■ EXCERPTED PASSAGE ■
This activity is appropriate for an introductory microeconomics course. Students should be acquainted with the methods and vocabulary of economic reasoning. They should be familiar with the monopoly graph but it is better if they have not read textbook sections on regulations, as the activity is designed for them to grapple with the pluses and minuses of each approach themselves.

Overview

In this activity, students are confronted with a local water monopoly. Students debate what, if any, regulations their municipality should put on the monopoly to ensure the most optimal outcome. Do they leave it alone, mandate some price and quantity, impose cost-plus regulations, or institute a price cap?

Expected Student Learning Outcomes

Students will grapple with different approaches to regulating a monopoly. They will be able to think about the problem in economic terms while taking stakeholders into account.

Information Given to Students

Your group is the city council of a small town. The water company in your town, Water Corp., is an unregulated natural monopoly. Some residents have complained about high prices and service issues associated with Water Corp. As the city council, what course of action do you recommend to ensure the most optimal outcome for all involved? What are the benefits and downsides of each approach?

A.) Leave Water Corp. unregulated and let the market decide.

B.) Mandate what price Water Corp. charges and the quantity they must deliver.

C.) Institute cost-plus pricing. This means a normal rate of profit will be added to Water Corp's costs to determine the price customers pay.

D.) Enact a price cap – tell Water Corp. they cannot charge more than a certain amount.






Teaching Notes and Tips

In prefatory remarks, the instructor should draw a standard monopoly price and quantity graph. This will aid students in their reasoning out of pluses and minuses of each approach to regulation. The instructor could remind students that the profit maximizing condition is MR = MC.

In giving their answers, the instructor should remind students to specify how their choice affects each party involved. Their choice should not simply be "best" but "best for who" and why.

■ DATA BELOW ■
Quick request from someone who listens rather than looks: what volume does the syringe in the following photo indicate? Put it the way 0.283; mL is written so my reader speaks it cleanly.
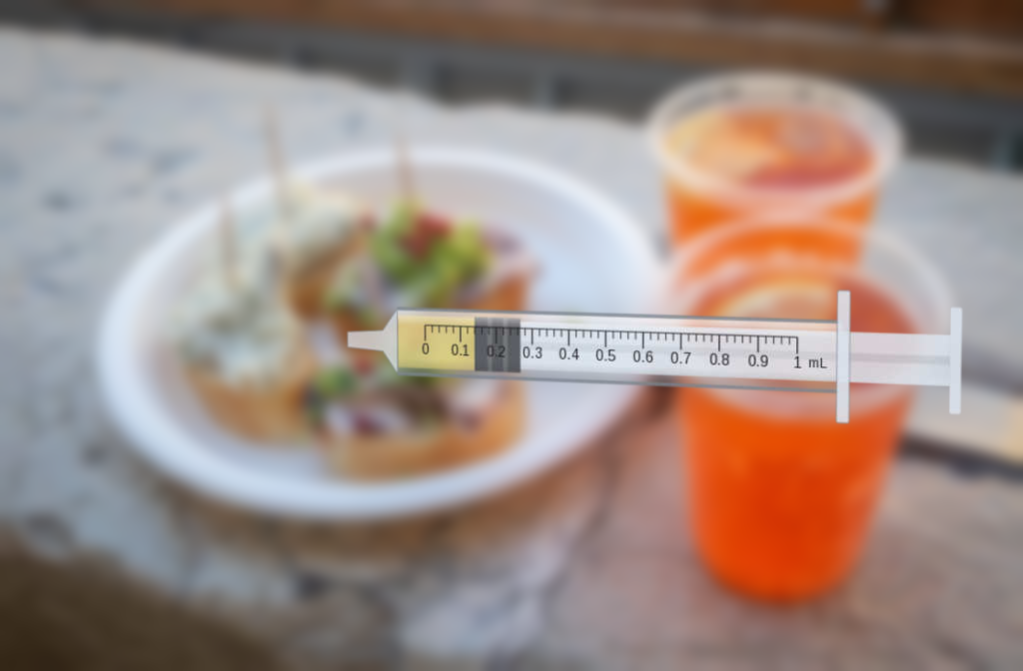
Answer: 0.14; mL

■ YOUR TASK ■
Carry on the classroom activity about regulating a town's water monopoly from the point where it stops. The material above isn't needed.

■ EXERCISE RESPONSE ■
Explanation of Choices

A.) Leave Water Corp. unregulated and let the market decide.

This will likely be an unpopular solution. An ardent group of students of the neoclassical persuasion could potentially make a logically cogent case for it if they backed up their argument with theory. Our standard textbook theory predicts that leaving the monopoly alone will result in restricted quantities supplied which induce prices higher than equilibrium.

B.) Mandate what price Water Corp. charges and the quantity they must deliver.

This will also likely be an unpopular solution. Groups making this choice will have an uphill battle making an argument for this type of planning. It will have to come from outside the standard econ 101 textbook. The standard theory predicts that mandating a lower price will result in a shortage of water supplied.

C.) Institute cost-plus pricing. This means a normal rate of profit will be added to Water Corp's costs to determine the price customers pay.

This is likely to be a popular choice as it is discussed at length in most introductory texts. The benefits are that companies will make a base-line amount of profit so they will be incentivized to produce. The downside is that there could be an active or passive incentive to let costs increase, lowering efficiency. Corruption and inefficiency could follow unless firms are monitored closely.

D.) Enact a price ceiling – tell Water Corp. they cannot charge more than a certain amount.

This will also likely be a popular choice. Setting a price ceiling incentivizes companies to be efficient and reduce costs. Their profit margins depend on their ability to find efficiencies, as raising their price to increase their margin is not an option. The downside is that if the price is too low, firms may not make enough money in the long term to justify producing adequate amounts of their goods and services.


Potential Issues

Water is an essential good. There are deep moral issues involved with discussions of who should have access to necessary goods. Moral issues are relevant, but it is also important to ensure groups are thinking about the issue economically, using reasoning learned within the course.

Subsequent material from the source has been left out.